The CJI said there are problems, but these simplistic things would not offer a solution. He said when he was in Allahabad High Court, the then law minister had asked him to increase the judges by 25 %.
“I was like good lord; I cannot even fill up the 160. Ask the Bombay High Court how many good lawyers are willing to accept judgeship. Merely adding more judges is not the answer, you need good judges," the CJI said, adding that petitioner should examine statistics and do some more research on vacancies in courts.
After this, Upadhyay agreed to withdraw his plea.
The bench dismissed the PIL as withdrawn, while giving him the liberty to file a fresh plea after doing some research.
In his plea, Upadhyay contended that the cause of action accrued on October 25, 2009 when the Centre promised to reduce pendency of cases from 15 years to three years but did nothing to implement the recommendations proposed by Law Commission of India in Report No-114 (Alternative Forum for Resolution of Disputes), Report No-116 (Formation of Indian Judicial Service), Report No-221 (Need for Speedy Justice), Report No-230 (Reform in Judiciary), Report No-245 (Arrears and Backlog).
He submitted that judicial charter is not only necessary to secure right to speedy justice but also essential to control corruption, crime, casteism, communalism, regionalism, linguism, separatism, terrorism and fundamentalism.

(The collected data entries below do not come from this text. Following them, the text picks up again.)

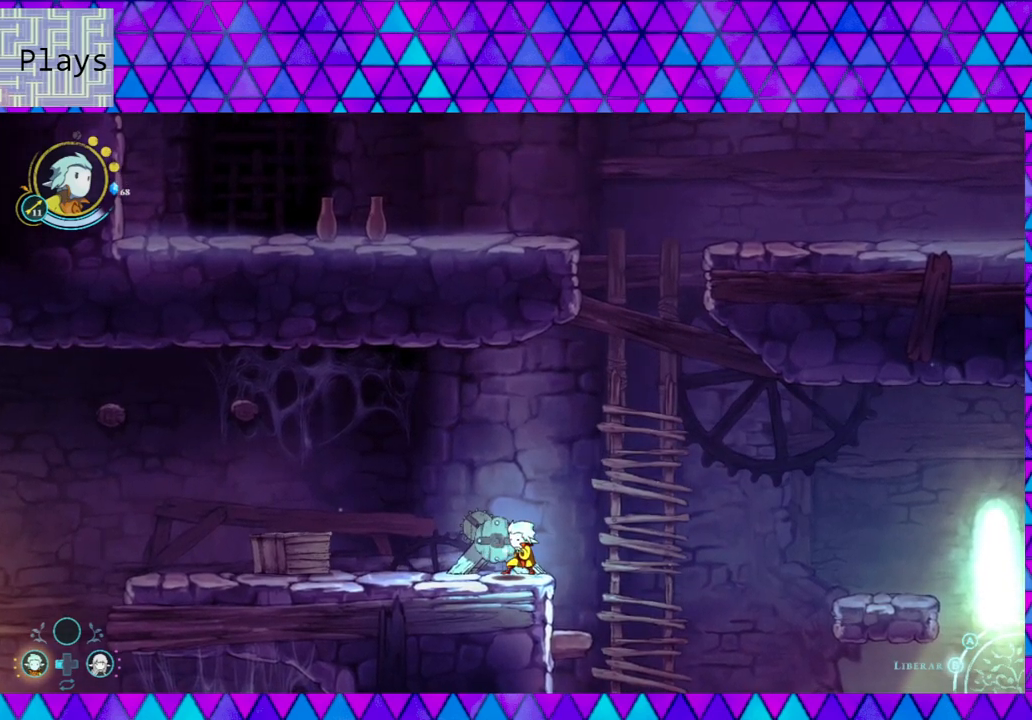
{"buttons": [], "left_stick": "center", "right_stick": "center", "events": [[100, "A", "down"], [233, "A", "up"]]}
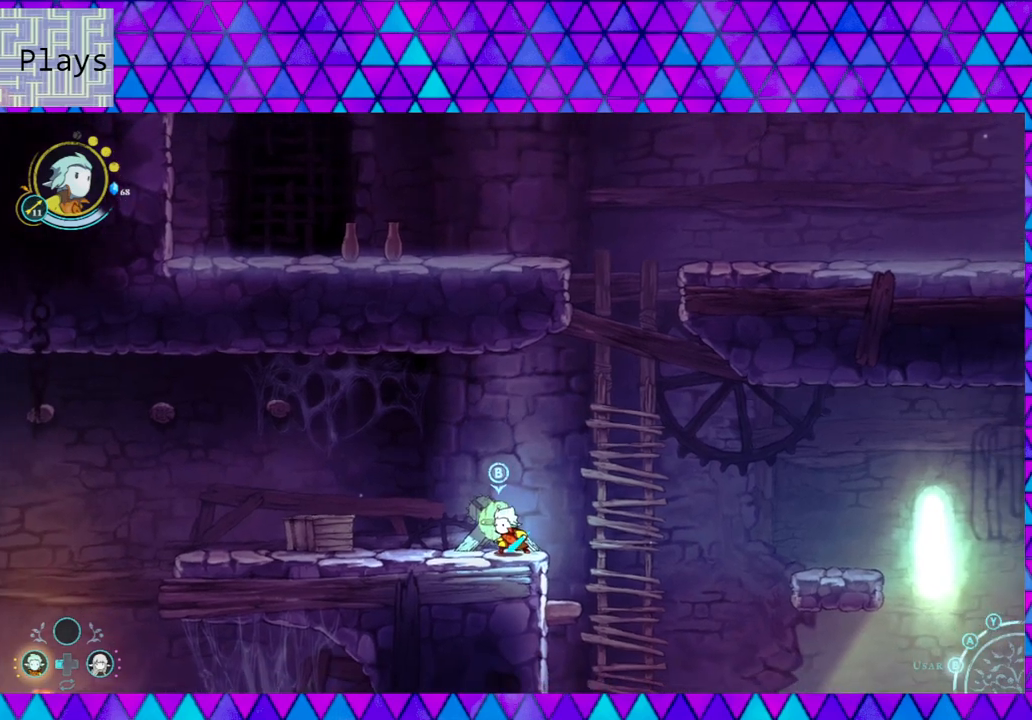
{"buttons": [], "left_stick": "center", "right_stick": "center", "events": []}
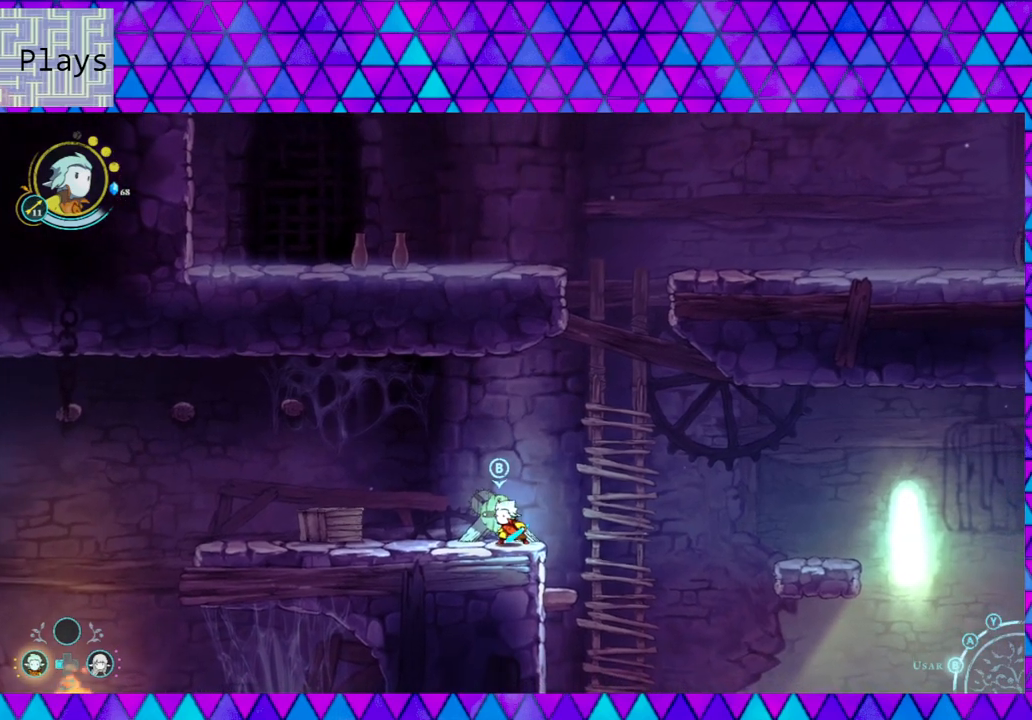
{"buttons": [], "left_stick": "center", "right_stick": "center", "events": [[233, "DPAD_RIGHT", "down"], [350, "DPAD_RIGHT", "up"]]}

"The injury caused to the public is extremely large. Right to speedy justice is integral part of Article 21 and is even mentioned in Magna Carta of 1215. This highlights how important it is, as it was thought of 800 years back. However, Centre and States have deliberately neglected the importance of speedy justice. They have not provided required judicial infrastructure to clear huge backlog. The number of Judges per million populations is less than 20. The figure stood at 19.78 in 2018, 17.48 in 2014 and 14.7 in 2002. These numbers show how the Indian judiciary is suffering due to low man-power," the plea said.